(Skeletal landmark data)
# # # #

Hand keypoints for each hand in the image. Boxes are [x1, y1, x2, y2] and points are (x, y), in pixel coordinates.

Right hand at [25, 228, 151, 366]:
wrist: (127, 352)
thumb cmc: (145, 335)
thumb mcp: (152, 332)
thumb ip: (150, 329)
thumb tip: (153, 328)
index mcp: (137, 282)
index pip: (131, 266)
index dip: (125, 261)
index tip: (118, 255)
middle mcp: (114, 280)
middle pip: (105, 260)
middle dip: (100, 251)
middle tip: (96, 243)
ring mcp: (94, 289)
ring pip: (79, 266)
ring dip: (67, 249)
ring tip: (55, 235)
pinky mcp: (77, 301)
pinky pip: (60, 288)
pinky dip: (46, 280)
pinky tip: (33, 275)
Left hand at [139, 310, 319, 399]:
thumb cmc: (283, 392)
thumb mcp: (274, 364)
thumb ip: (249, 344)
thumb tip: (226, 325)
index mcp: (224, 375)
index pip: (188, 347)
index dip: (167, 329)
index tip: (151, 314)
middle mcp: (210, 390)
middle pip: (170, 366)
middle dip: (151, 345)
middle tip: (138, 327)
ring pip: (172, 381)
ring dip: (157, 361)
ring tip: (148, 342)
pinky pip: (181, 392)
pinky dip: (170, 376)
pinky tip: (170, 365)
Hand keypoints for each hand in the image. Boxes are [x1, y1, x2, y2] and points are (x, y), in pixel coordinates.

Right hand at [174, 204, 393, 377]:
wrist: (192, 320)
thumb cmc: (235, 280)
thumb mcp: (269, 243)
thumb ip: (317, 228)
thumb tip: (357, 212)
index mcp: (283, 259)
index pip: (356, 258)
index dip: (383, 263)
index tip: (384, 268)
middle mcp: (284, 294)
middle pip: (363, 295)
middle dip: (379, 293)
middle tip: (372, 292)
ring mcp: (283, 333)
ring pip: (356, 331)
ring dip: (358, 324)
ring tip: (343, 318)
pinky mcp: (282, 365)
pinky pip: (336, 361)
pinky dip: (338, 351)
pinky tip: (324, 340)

# # # #

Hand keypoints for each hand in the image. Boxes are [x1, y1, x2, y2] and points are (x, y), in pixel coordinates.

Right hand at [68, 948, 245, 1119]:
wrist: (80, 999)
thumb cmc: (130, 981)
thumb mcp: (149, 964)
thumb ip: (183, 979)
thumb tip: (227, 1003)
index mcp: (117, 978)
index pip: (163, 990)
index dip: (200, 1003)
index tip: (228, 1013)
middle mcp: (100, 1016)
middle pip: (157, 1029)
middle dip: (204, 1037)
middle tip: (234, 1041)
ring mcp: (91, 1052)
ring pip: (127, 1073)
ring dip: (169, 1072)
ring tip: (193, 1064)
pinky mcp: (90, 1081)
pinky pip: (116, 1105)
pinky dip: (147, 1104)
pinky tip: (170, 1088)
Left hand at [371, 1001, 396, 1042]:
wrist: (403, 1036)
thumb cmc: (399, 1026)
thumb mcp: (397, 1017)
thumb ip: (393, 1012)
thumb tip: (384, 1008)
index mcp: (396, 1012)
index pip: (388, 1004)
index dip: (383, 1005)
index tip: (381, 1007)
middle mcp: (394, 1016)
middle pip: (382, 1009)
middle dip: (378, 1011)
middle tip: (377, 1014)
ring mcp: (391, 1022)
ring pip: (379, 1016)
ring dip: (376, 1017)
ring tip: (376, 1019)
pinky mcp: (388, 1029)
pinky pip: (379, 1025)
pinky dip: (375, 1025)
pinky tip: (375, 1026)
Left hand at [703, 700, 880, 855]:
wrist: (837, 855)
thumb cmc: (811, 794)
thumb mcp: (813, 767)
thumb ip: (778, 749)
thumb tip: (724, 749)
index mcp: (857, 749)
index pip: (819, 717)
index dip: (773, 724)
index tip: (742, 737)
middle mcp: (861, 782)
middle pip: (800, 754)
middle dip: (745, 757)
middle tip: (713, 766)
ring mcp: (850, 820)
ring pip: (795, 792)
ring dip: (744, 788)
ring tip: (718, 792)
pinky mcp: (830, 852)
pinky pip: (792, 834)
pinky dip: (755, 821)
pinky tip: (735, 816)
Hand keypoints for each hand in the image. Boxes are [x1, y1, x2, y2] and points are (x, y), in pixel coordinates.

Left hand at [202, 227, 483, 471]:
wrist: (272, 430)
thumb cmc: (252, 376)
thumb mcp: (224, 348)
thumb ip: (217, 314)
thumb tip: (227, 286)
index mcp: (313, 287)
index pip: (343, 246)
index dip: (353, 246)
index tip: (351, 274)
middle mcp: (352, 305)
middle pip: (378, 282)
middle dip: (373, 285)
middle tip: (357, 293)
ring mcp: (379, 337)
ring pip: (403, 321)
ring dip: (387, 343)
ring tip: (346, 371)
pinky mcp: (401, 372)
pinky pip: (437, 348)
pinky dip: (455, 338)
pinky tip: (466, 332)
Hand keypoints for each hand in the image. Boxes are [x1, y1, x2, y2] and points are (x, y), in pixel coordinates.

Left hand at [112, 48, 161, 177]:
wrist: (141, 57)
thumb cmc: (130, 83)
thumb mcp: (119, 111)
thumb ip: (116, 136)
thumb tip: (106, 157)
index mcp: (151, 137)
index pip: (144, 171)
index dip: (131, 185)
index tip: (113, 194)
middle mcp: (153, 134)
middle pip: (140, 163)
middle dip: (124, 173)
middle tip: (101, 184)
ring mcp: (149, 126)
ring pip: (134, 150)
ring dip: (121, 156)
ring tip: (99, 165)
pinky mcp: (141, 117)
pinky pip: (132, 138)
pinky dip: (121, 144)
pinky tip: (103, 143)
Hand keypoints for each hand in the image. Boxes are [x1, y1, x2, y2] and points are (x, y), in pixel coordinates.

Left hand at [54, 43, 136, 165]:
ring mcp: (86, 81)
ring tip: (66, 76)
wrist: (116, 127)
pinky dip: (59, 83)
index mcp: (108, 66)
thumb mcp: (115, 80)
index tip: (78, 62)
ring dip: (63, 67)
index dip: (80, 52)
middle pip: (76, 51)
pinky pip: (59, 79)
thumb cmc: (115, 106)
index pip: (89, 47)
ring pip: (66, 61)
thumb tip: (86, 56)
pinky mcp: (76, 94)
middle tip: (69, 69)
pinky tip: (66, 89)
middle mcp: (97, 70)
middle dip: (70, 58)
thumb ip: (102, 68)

# # # #

What is being asked: What is asked for is an exact copy of the lines above from the one containing "pinky dip: (147, 1104)" through the one containing "pinky mcp: (388, 1029)", and only those.

Finished exercise:
pinky dip: (147, 1104)
pinky tip: (170, 1088)
Left hand at [371, 1001, 396, 1042]:
wrist: (403, 1036)
thumb cmc: (399, 1026)
thumb mcp: (397, 1017)
thumb ip: (393, 1012)
thumb tip: (384, 1008)
index mcp: (396, 1012)
index pip: (388, 1004)
index dip: (383, 1005)
index tip: (381, 1007)
middle mcp: (394, 1016)
middle pip: (382, 1009)
middle dip: (378, 1011)
middle tip: (377, 1014)
ring mcp: (391, 1022)
ring pip: (379, 1016)
ring dip: (376, 1017)
ring tip: (376, 1019)
pinky mcp: (388, 1029)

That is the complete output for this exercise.